La poétesse Khadija Arouhal vient de sortir un nouveau recueil poétique intitulé « Tifrass » (Traits) publié aux éditions Machahid d’Agadir. Un bel ouvrage de cette militante engagée pour la promotion de la culture et de la langue amazighes.
Dans un souci de toucher le maximum de public, l’artiste a veillé à inclure dans son nouveau né la traduction en langue arabe des 30 poèmes écrits en tifinagh, un travail accompli avec finesse par un autre poète de la région, Mazigh Tiznit.
Résolument engagée pour la promotion de la langue et la culture marocaine amazighe, cette native de Mirleft, dans la province de Sidi Ifni, anime depuis quelques année une émission TV intitulée «Amiri» pour l’enseignement de cette langue. Elle est aussi vice-présidente du Conseil régional Souss-Massa, en charge de la commission de la culture.
« Tifrass » s’inscrit dans la lignée du style subversif et des thématiques variés liés à l’identité, l’amour, la condition humaine qui caractérisent les œuvres de Khadija Arouhal.
« Des textes littéraires émancipés, riches en merveilles linguistiques et stylistiques de la langue amazighe. Des situations émotives oscillant entre chagrin et plaisir, parfois dans la douleur extrême, et d’autres dans l’espoir et la joie », analyse le traducteur du recueil.

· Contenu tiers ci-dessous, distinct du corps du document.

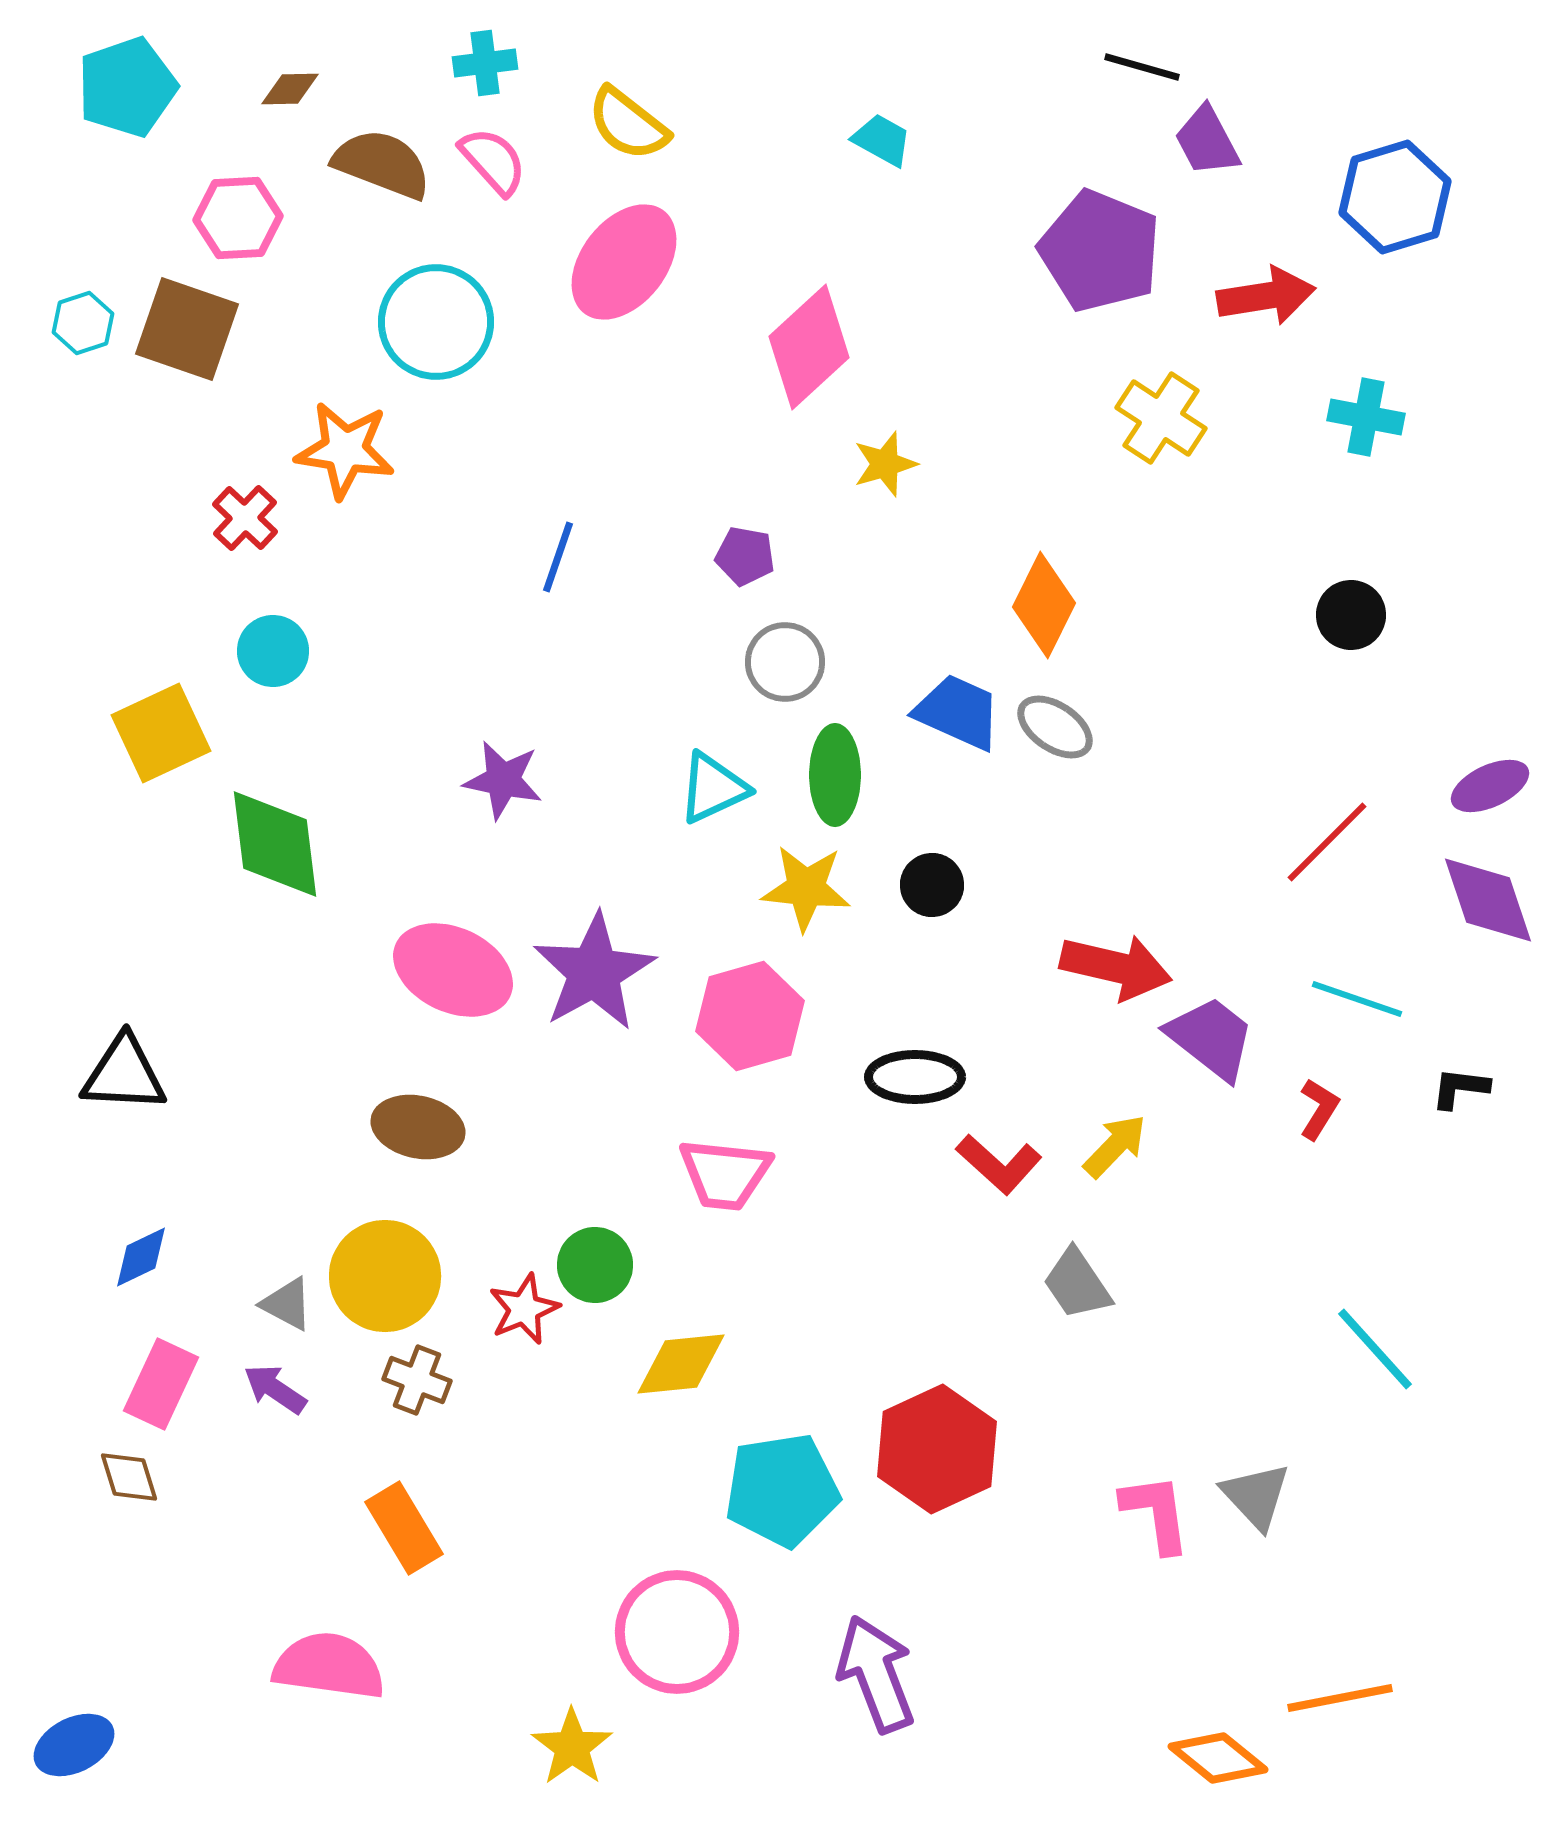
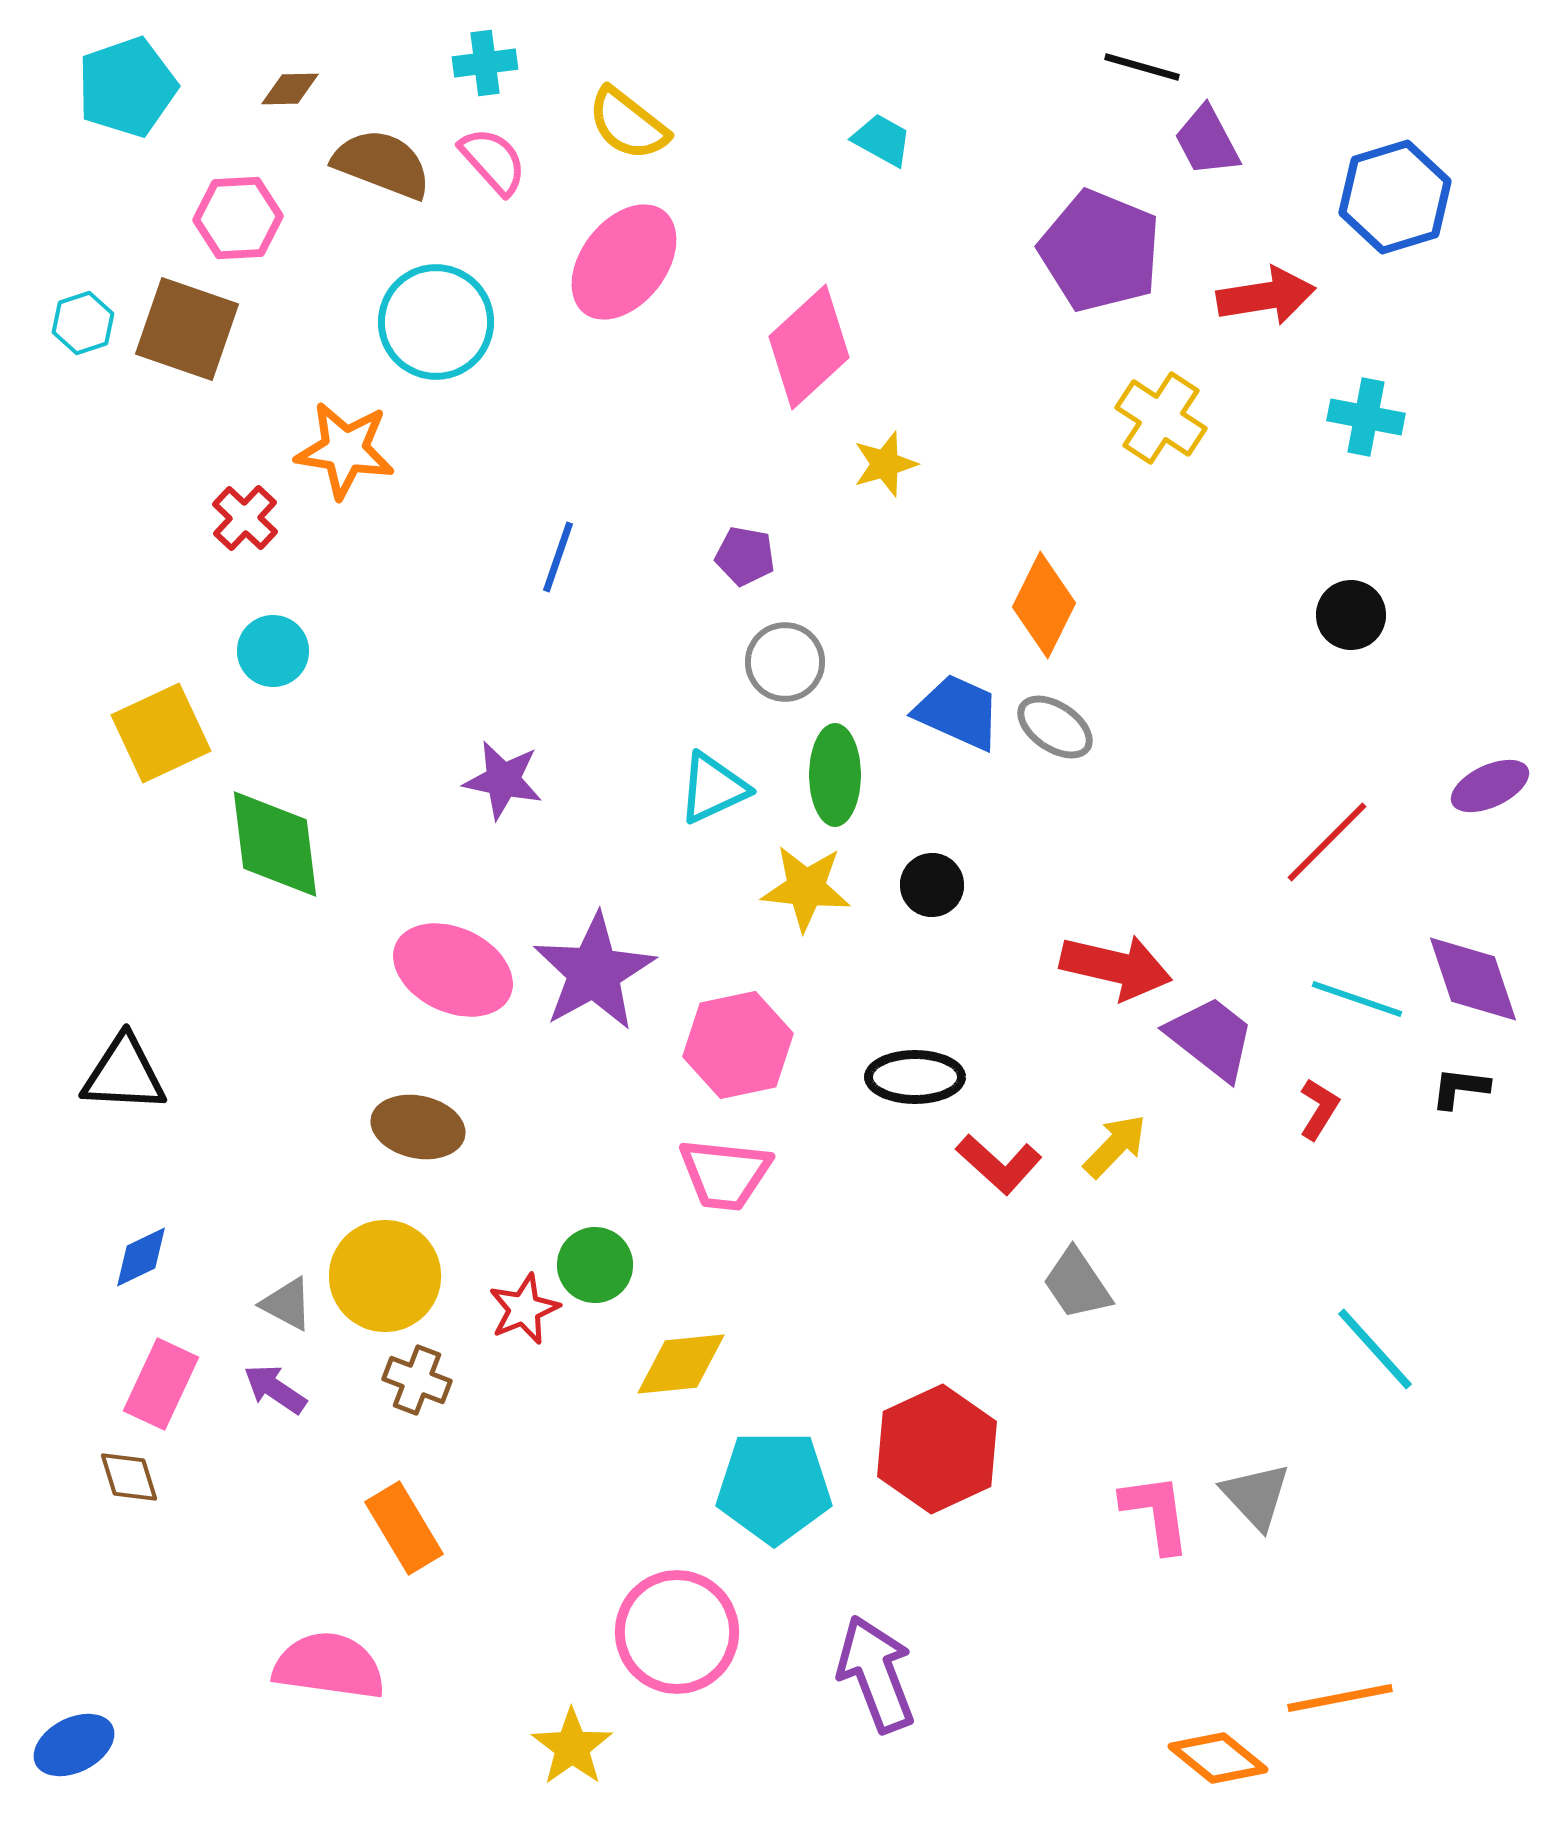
purple diamond at (1488, 900): moved 15 px left, 79 px down
pink hexagon at (750, 1016): moved 12 px left, 29 px down; rotated 4 degrees clockwise
cyan pentagon at (782, 1490): moved 8 px left, 3 px up; rotated 9 degrees clockwise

Khadija Arouhal compte à son actif plusieurs recueils en langue amazighe, dont « La symphonie du marasme », « Le gémissements du silence » ainsi qu’un recueil de nouvelles outre la contribution à un ouvrage collectif sur « Femmes et religions: points de vue de femmes du Maroc ».
Son œuvre lui a valu nombre de distinctions nationales et régionales, tels le prix national de la création littéraire amazighe décernée par l’Institut Royal de la Culture Amazighe (IRCAM), le prix Lounès-Matoub en Algérie et le prix de de poésie au festival national de la poésie amazighe à Imintanout.